We are not neutral education transmitters but bodies in a much bigger struggle in which it is not merely a computer screen but a Home Office raid which can disappear a student or colleague into a detention centre and onto a deportation flight.

We fight for agency to critique these systems of violence against the body in our classrooms for ourselves and for our students, but community resistance to immigration raids in Glasgow, Peckham and other places demonstrate the capacity of educators to write out our critique with our bodies as well as our words by taking direct action.  

Maybe the key challenge in our search for how we take on hooks’ legacy of embodiment is rebuilding the connections to the embodied world being closed down by the reforming terrain of the education system.
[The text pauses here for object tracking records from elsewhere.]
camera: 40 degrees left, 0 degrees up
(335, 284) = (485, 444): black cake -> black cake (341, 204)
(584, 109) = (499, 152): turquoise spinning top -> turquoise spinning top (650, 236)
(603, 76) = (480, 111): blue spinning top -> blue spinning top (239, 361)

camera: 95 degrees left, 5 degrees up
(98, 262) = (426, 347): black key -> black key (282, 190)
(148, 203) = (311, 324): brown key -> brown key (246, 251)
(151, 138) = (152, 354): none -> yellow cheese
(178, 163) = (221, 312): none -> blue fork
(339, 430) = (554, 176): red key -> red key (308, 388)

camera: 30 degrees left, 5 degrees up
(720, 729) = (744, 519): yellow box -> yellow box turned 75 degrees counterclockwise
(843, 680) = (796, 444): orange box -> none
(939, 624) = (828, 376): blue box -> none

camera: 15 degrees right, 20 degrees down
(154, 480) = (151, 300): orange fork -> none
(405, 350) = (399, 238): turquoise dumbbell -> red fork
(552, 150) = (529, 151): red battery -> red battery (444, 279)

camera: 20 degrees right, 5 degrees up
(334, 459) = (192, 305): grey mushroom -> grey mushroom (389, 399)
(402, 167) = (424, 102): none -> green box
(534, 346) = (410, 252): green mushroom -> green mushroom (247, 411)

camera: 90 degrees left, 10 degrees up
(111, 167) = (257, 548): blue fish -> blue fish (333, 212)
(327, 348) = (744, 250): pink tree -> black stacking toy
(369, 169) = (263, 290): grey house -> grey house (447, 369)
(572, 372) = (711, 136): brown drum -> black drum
Through solidarity, through acknowledging the body outside of as well as within the walls of the institution, we can situate the emerging classroom as a lived space in a wider embodied community. In doing so, we can recognise the classroom not as a static hierarchical island but as part of a wider community subject to dehumanising border violence. To teach to transgress, hooks may be calling us to create the spaces to acknowledge and critique the body under siege, but maybe the wider challenge is to use our bodies as active participants in this struggle. 

Reference  

hooks, b., 1994. Teaching to transgress. London: Routledge.